By Nicholas Aribino
Economies of affection and vertical trust deficit When countries enjoy growth with development, leaders of such countries naturally earn the respect of their followers without necessarily muscling it up. Growth with development is growth that comes with hybrid dynamics that straddles both quantitative and qualitative aspects of development. As opposed to quantitative growth that is aligned to International Financial Institutions like the IMF and WB, growth with development is sensitive to human security because it embraces the happiness index of a nation, which is the qualitative domain of development. Many African countries are failing to realise growth with development because of political patronage, economies of affection, tender-preneurship, selective application of the law, corruption and pernicious polarization. Arguably, where economies are belaboured with the above factors, they become disarticulated and, in the process, vertical trust deficit sets in, thereby complicating governance. It is the object of this opinion piece, to ventilate the extent to which economies of affection have wrought vertical trust deficit in Zimbabwe.
Vertical trust deficit is a situation whereby citizens no longer trust their leaders. This mistrust emanates from citizens’ observations of how decision-making, policy making, production and distribution of resources, appointments, procurement of goods and services and dissemination of information are done. Since independence, there have been a disturbing trend of economies and politics of affection where government tenders, land distribution and appointments of personnel to key institutions like commissions, parastatals, judiciary, government boards, ministries and departments are concerned. For example, land distribution has largely benefitted the political elite, with some of them having multiple farms at the cost of everyday people of Zimbabwe. Furthermore, findings of most land audits have not been released for public consumption because they contain names of BIG people. During the time of Gono (2003-2013) as the governor of Zimbabwe there were agricultural implements and loans that were given to a beneficiary population defined according to politics of affection, and these loans were later written off. At the time of Kumbirai Kangai as the Minister of Land and Agriculture (1994-2000), the Grain Marketing Board (GMB) was prejudiced of millions of dollars when he flouted tendering procedures. In 2015 the Auditor General’s report revealed that the Basic Education Assistance Module (BEAM), which is a safety net for orphans and vulnerable children, was at some stage ring-fenced (US$500 000) for food hampers for some officials in the Ministry of Public Service, Labour and Social Welfare, leaving multiply minoritized students without anything to cater for their scholastic needs. The Auditor General has on several occasions revealed deep dyed corruption within parastatals, government departments, parliament and commissions. Specifically, in 2016 a report by the Auditor General revealed that US$15 billion in diamond revenue had just dissipated due to lack of oversight and corrupt tendencies in the state-owned diamond company.
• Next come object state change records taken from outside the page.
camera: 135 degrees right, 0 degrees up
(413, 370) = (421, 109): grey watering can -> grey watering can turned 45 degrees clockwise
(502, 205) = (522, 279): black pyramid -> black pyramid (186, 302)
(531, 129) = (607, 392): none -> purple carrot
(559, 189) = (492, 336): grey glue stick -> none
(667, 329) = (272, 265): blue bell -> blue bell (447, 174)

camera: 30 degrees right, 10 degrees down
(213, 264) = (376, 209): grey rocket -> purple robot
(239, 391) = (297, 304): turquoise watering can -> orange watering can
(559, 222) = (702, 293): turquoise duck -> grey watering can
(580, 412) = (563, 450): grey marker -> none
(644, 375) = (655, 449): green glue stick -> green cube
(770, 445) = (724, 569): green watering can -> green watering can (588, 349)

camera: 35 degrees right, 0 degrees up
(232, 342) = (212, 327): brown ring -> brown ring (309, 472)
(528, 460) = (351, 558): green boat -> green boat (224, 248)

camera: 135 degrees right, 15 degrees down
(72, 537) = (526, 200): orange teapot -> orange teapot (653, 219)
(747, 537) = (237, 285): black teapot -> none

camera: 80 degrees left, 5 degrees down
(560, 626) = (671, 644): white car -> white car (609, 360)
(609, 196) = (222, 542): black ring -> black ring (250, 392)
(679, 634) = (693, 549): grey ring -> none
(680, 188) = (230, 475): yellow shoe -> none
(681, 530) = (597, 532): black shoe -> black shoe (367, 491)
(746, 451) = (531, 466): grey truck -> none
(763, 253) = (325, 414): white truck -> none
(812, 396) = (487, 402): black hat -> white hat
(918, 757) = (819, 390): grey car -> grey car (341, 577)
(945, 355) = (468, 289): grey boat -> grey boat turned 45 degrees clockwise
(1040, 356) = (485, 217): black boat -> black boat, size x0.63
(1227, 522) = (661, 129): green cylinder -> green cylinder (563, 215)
In the light of the above revelations of leakages within different public structures, the citizens naturally lose faith in the entire fabric of governance. When there is loss of faith in the system, citizens develop what is called vertical trust deficit. In an environment where there is vertical trust deficit as a result of economies of affection, institutions become dysfunctional because appointments to such institutions may be according to homophilic tendencies as compared to meritocracy. Filter bubbles and echo chambers are common in token economies because they characterize side taking rather than perspective taking. Economies of affection split nations into camps and these camps make it difficult for countries to be guided by issues when critical decisions are being made. Economies of affection identify with home or identity politics that can never help nations to converge on a common ground of building their nations. Where there are binary divisions, citizens will suffer as the distribution of resources will be done along political persuasions, key institutions like the judiciary and parliament will be guided by the strategic interests of people who wield social, political and economic power. The court judges in such nations become the spirit mediums of the political elites when they hand down judgements in court, and the parliament becomes an institution for settling scores and making laws that align to an incentive economy. As all these things happen, citizens will be observing and as they observe, their cognitive structures are coloured in a manner that creates a fertile ground for thinking that nothing good will come out of Nazareth. When such perceptions hold sway, citizens lose faith in the whole system of the nation and may fail to rally around the flag of their own country. Some of the citizens may even consider to migrate to other countries where they can build their careers and others may decide to remain in the country by riding on an unbanked informal economy where they get by through survivalist approaches of street smartness (kiya kiya, kungwavha-kungwavha).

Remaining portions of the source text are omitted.